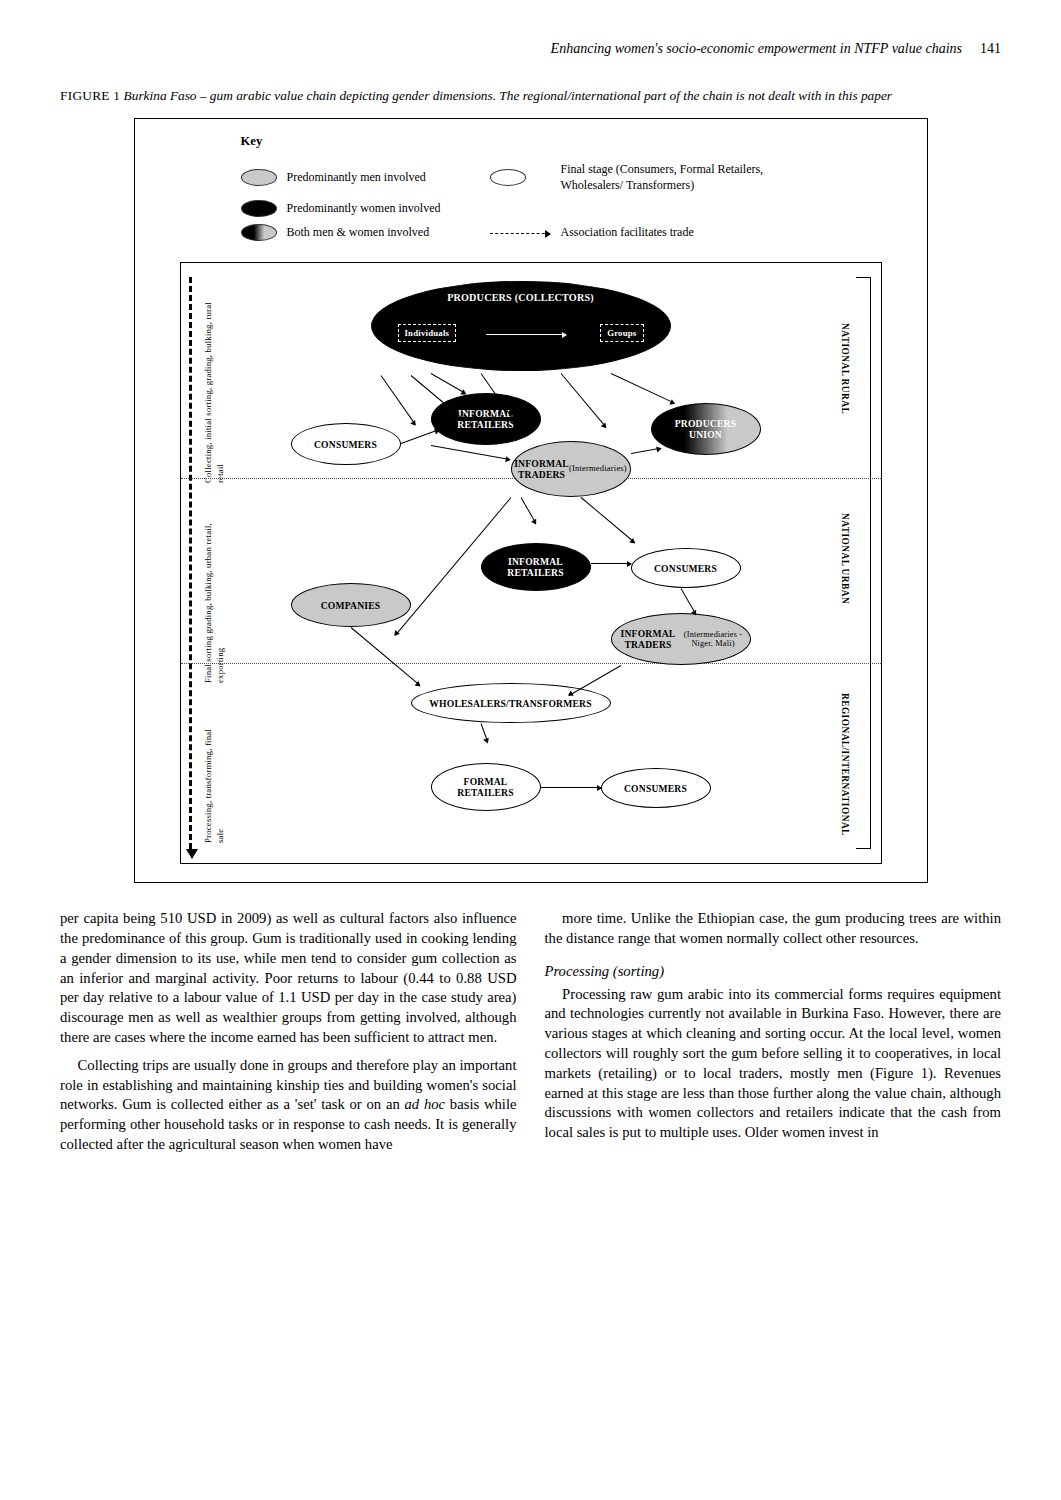Enhancing women's socio-economic empowerment in NTFP value chains 141
FIGURE 1 Burkina Faso – gum arabic value chain depicting gender dimensions. The regional/international part of the chain is not dealt with in this paper
Key
| | Predominantly men involved | | Final stage (Consumers, Formal Retailers, Wholesalers/ Transformers) |
| | Predominantly women involved | | |
| | Both men & women involved | | Association facilitates trade |
Collecting, initial sorting, grading, bulking, rural retail
Final sorting grading, bulking, urban retail, exporting
Processing, transforming, final sale
NATIONAL RURAL
NATIONAL URBAN
REGIONAL/INTERNATIONAL
PRODUCERS (COLLECTORS)
Individuals
Groups
INFORMAL
RETAILERS
CONSUMERS
PRODUCERS
UNION
INFORMAL
TRADERS
(Intermediaries)
INFORMAL
RETAILERS
CONSUMERS
COMPANIES
INFORMAL TRADERS
(Intermediaries - Niger, Mali)
WHOLESALERS/TRANSFORMERS
FORMAL
RETAILERS
CONSUMERS
per capita being 510 USD in 2009) as well as cultural factors also influence the predominance of this group. Gum is traditionally used in cooking lending a gender dimension to its use, while men tend to consider gum collection as an inferior and marginal activity. Poor returns to labour (0.44 to 0.88 USD per day relative to a labour value of 1.1 USD per day in the case study area) discourage men as well as wealthier groups from getting involved, although there are cases where the income earned has been sufficient to attract men.
Collecting trips are usually done in groups and therefore play an important role in establishing and maintaining kinship ties and building women's social networks. Gum is collected either as a 'set' task or on an ad hoc basis while performing other household tasks or in response to cash needs. It is generally collected after the agricultural season when women have
more time. Unlike the Ethiopian case, the gum producing trees are within the distance range that women normally collect other resources.
Processing (sorting)
Processing raw gum arabic into its commercial forms requires equipment and technologies currently not available in Burkina Faso. However, there are various stages at which cleaning and sorting occur. At the local level, women collectors will roughly sort the gum before selling it to cooperatives, in local markets (retailing) or to local traders, mostly men (Figure 1). Revenues earned at this stage are less than those further along the value chain, although discussions with women collectors and retailers indicate that the cash from local sales is put to multiple uses. Older women invest in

========

* **About this exercise**
Going through the entries above line by line, work out how many lines include the word "Predominantly". Only the number is required.

* **Answer for this exercise**
2